15. Next step — 1-week validation sprint

  • Day 1–2: Scrape ICPAK firm directory + KEPSA/KAM/KNCCI member contacts. Build a list of 200 Nairobi-based accounting firms and SME bookkeepers. Write a 60-second Loom in Sheng-English: “Here’s the tool you wished existed for buyer-side eTIMS. Want a free 30-day audit of your client’s books?”
  • Day 3–4: Run 50 manual “free audits” by hand: customer forwards their last 30 days of supplier invoices, we OCR + verify against iTax + return a PDF showing % at risk and the specific suppliers. No software — humans + a spreadsheet. Measure: % of invoices noncompliant, % of customers who say “send me the bill.”

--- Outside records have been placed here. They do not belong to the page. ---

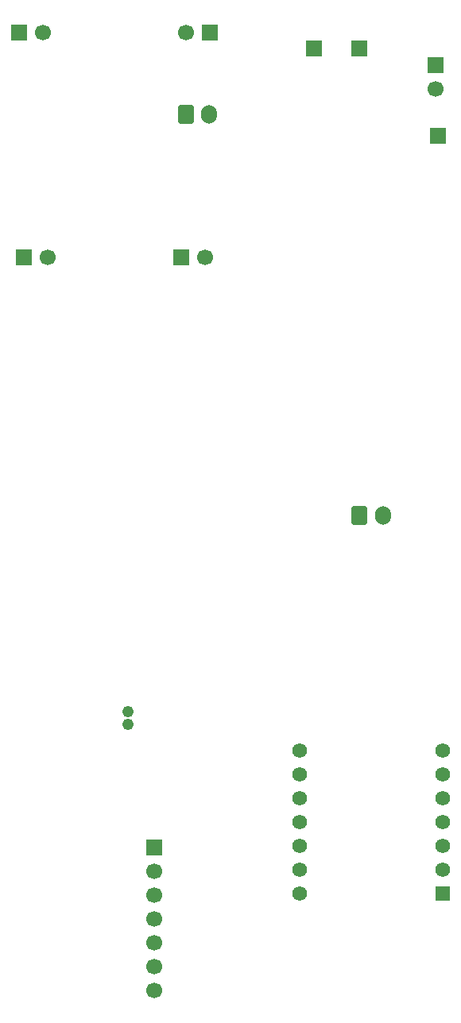
<source format=gbr>
%TF.GenerationSoftware,KiCad,Pcbnew,9.0.1*%
%TF.CreationDate,2025-05-01T14:46:25+08:00*%
%TF.ProjectId,pcb_all,7063625f-616c-46c2-9e6b-696361645f70,rev?*%
%TF.SameCoordinates,Original*%
%TF.FileFunction,Soldermask,Bot*%
%TF.FilePolarity,Negative*%
%FSLAX46Y46*%
G04 Gerber Fmt 4.6, Leading zero omitted, Abs format (unit mm)*
G04 Created by KiCad (PCBNEW 9.0.1) date 2025-05-01 14:46:25*
%MOMM*%
%LPD*%
G01*
G04 APERTURE LIST*
G04 Aperture macros list*
%AMRoundRect*
0 Rectangle with rounded corners*
0 $1 Rounding radius*
0 $2 $3 $4 $5 $6 $7 $8 $9 X,Y pos of 4 corners*
0 Add a 4 corners polygon primitive as box body*
4,1,4,$2,$3,$4,$5,$6,$7,$8,$9,$2,$3,0*
0 Add four circle primitives for the rounded corners*
1,1,$1+$1,$2,$3*
1,1,$1+$1,$4,$5*
1,1,$1+$1,$6,$7*
1,1,$1+$1,$8,$9*
0 Add four rect primitives between the rounded corners*
20,1,$1+$1,$2,$3,$4,$5,0*
20,1,$1+$1,$4,$5,$6,$7,0*
20,1,$1+$1,$6,$7,$8,$9,0*
20,1,$1+$1,$8,$9,$2,$3,0*%
G04 Aperture macros list end*
%ADD10R,1.700000X1.700000*%
%ADD11C,1.700000*%
%ADD12RoundRect,0.250000X-0.600000X-0.750000X0.600000X-0.750000X0.600000X0.750000X-0.600000X0.750000X0*%
%ADD13O,1.700000X2.000000*%
%ADD14C,1.212000*%
%ADD15RoundRect,0.102000X0.679000X0.679000X-0.679000X0.679000X-0.679000X-0.679000X0.679000X-0.679000X0*%
%ADD16C,1.562000*%
G04 APERTURE END LIST*
D10*
%TO.C,TP1*%
X144650000Y-59750000D03*
D11*
X142110000Y-59750000D03*
%TD*%
D12*
%TO.C,BT1*%
X142125000Y-68500000D03*
D13*
X144625000Y-68500000D03*
%TD*%
D12*
%TO.C,J1*%
X160625000Y-111225000D03*
D13*
X163125000Y-111225000D03*
%TD*%
D10*
%TO.C,TP3*%
X124850000Y-83750000D03*
D11*
X127390000Y-83750000D03*
%TD*%
D10*
%TO.C,TP5*%
X155750000Y-61500000D03*
%TD*%
%TO.C,TP6*%
X168750000Y-63225000D03*
D11*
X168750000Y-65765000D03*
%TD*%
D10*
%TO.C,TP4*%
X169000707Y-70797879D03*
%TD*%
D14*
%TO.C,B1*%
X136000000Y-133500000D03*
X136000000Y-132200000D03*
%TD*%
D15*
%TO.C,U2*%
X169495000Y-151551500D03*
D16*
X169495000Y-149011500D03*
X169495000Y-146471500D03*
X169495000Y-143931500D03*
X169495000Y-141391500D03*
X169495000Y-138851500D03*
X169495000Y-136311500D03*
X154255000Y-136311500D03*
X154255000Y-138851500D03*
X154255000Y-141391500D03*
X154255000Y-143931500D03*
X154255000Y-146471500D03*
X154255000Y-149011500D03*
X154255000Y-151551500D03*
%TD*%
D10*
%TO.C,J2*%
X138750000Y-146670001D03*
D11*
X138750000Y-149210001D03*
X138750000Y-151750001D03*
X138750000Y-154290001D03*
X138750000Y-156830001D03*
X138750000Y-159370001D03*
X138750000Y-161910001D03*
%TD*%
D10*
%TO.C,TP7*%
X141600000Y-83750000D03*
D11*
X144140000Y-83750000D03*
%TD*%
D10*
%TO.C,TP8*%
X124350000Y-59750000D03*
D11*
X126890000Y-59750000D03*
%TD*%
D10*
%TO.C,TP2*%
X160625000Y-61500000D03*
%TD*%
M02*

</source>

  • Day 5: Decide go / no-go on the metric: ≥10 paid LOI from accounting firms at KES 4,500/mo (firm pays, covers their clients) OR ≥15 individual SMEs handing over M-Pesa Paybill auth at KES 2,500/mo on the spot = GO. Anything less = either pricing is wrong, pain isn’t acute yet, or accountant trust takes longer than the playbook assumes.

Falsifiable target: 10 LOI from firms in 5 days. Hit it or rethink.